У меня была тогда подружка, и она строила козью морду всякий раз, как я прибавлял звук на песнях «Stingrays». Она считала их музыку устаревшей, архаичной, «замыленной», пережитком виниловой эры начала шестидесятых. Хезер предпочитала вечно актуальную современность — «Strawberry Alarmclock»[157] или «Moby Grape».[158]
В начале шестьдесят седьмого «Stingrays», наконец, прекратили работу, и для меня это было чем-то вроде благословения. Их композиции были неразрывно связаны с моими воспоминаниями о Черил, и все то время, что они записывали новые песни, я не мог забыть о ней. А когда закончили — я освободился. «Stingrays» исчезли из эфира буквально за одну ночь, их смыла волна психоделии, которая вынесла на гребень Джими Хендрикса, альбом «Sgt. Pepper»[159] и группу «Cream».[160]
Теперь «Stingrays» крутили только на радиостанциях с темой «мелодии нашей юности», где песня «Люби меня этой ночью»[161] по-прежнему входила в число фаворитов. И теперь я пересматривал эпизоды из фильма о Черил Рэмптон, лишь случайно, мимоходом услышав где-нибудь «Stingrays». А сам не ставил их альбомы уже много-много лет.
Сейчас я слушал именно «Stingrays». Там, в своей комнате, на втором этаже мотеля «Тропикана», я поставил вторую сторону альбома «Грезы на впрыснутом топливе».
Зачем я так поступил с собой сегодня?
Частично, наверное, из-за Линн.

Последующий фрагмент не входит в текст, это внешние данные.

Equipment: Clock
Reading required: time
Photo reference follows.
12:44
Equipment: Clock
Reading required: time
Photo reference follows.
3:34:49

Шутки в сторону — я связывал с ней огромные надежды. Она, конечно, была шизоидной — рассуждения и эмоции просто рвали ее на части. Но нам было хорошо. В начале вообще все было просто здорово. И я любил ее. Правда, не думаю, что был в нее влюблен. Как-то мы с ней обсуждали это, и сошлись на том, что сама концепция «влюбленности» представляет собой «незрелую фантазию, угнетающую личность» (это действительно ее слова); в средней школе через эту стадию проходят практически все — просто потому, что не знают ничего лучшего. А вот у нас, согласно Линн, были «зрелые взаимоотношения, основанные на взаимной поддержке». До той самой ночи, когда она обвинила меня в том, что я пытался изнасиловать ее во сне.

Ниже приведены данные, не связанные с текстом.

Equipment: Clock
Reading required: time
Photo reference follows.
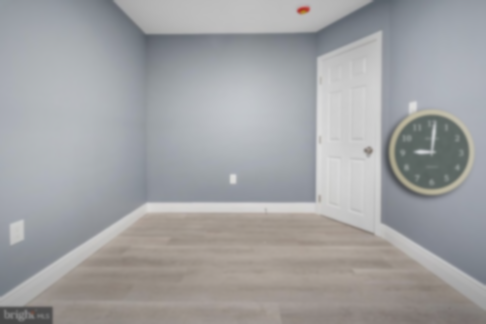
9:01
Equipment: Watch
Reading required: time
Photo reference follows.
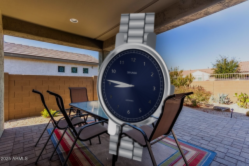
8:46
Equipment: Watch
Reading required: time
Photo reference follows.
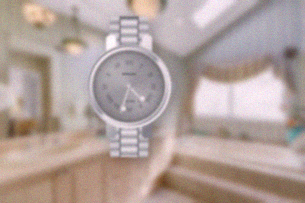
4:33
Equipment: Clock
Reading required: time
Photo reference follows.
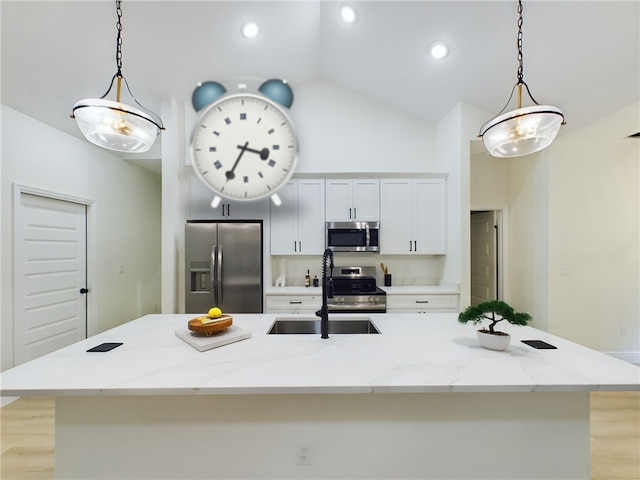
3:35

Вторая сторона заканчивалась «Раем в зеркале заднего вида» — чувственно-мечтательной, дивной песней. После пены исступленно-романтического утопизма, захлестнувшей все остальные композиции этого альбома, эта оставляла чувство теплого прощания: Шарлен одна в своей пастельной комнатке, в пригороде, тоскует по лету, которое только что закончилось:
Эти долгие жаркие дни,
Словно солнце захода не знает,
И на взморье наш тихий смех —
Детка, их не забыть никогда мне.
Но спускается ночь наконец,
Ты отвозишь меня домой,
А в глазах твоих так ясно видно —
Исчезает вдали наш рай
Как и свет в зеркале заднего вида.
За ее спиной падали в обморок разноцветные ангелы, дробно позвякивали музыкальные треугольники, словно капали слезы.

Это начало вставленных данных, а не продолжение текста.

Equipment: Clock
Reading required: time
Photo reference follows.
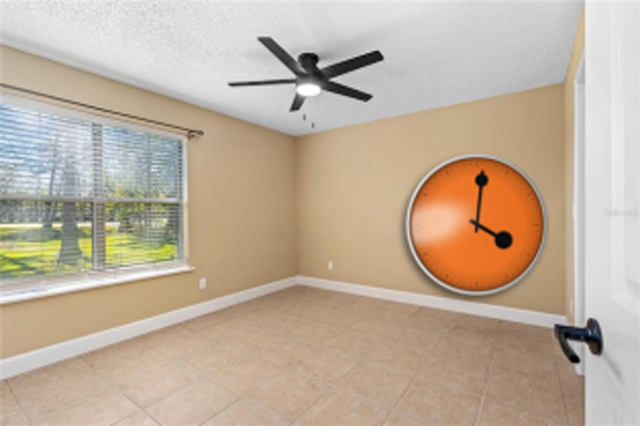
4:01
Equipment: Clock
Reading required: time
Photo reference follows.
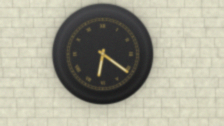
6:21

Поздним вечером, с ревом мчась по Сансет, я поставил, наконец кассету, Денниса. Я тянул с прослушиванием как только мог. Запись начиналась долгим шипением пустой пленки (это вам не «долби»!), усилив мои мрачные предчувствия. Я решительно не знал, чего ждать. Судя по фразе «новые формы музыки», скорее всего, там должно было оказаться какое-нибудь авангардное дерьмо из сплошных диссонансов. Эрзац Джона Кейджа,[162] типа того. Или что-нибудь совсем уж психотическое — скажем, эмбиент-композиция,[163] записанная через микрофон с крыши дома. Щебетанье птиц, лай собаки вдали, рев двигателя — хотя трудно было представить себе, чтобы Контрелл мог выдать подобный опус, как бы ни снесло у него крышу, не может быть, чтоб обошлось без бешено пульсирующего ритма ударных, словно все население Южной Америки взялось за маримбы и глокеншпили.[164] Думаю, больше всего я боялся услышать что-нибудь характерное, но безжизненное, какой-нибудь перепев его прежних работ.
Музыка так и не послышалась. Раздался голос. Деннис говорил тихо и гортанно, микрофон был у самых его губ:
— О, ангел! Мой прелестный маленький ангел. Ты мой прелестный ангелочек. Ты вся.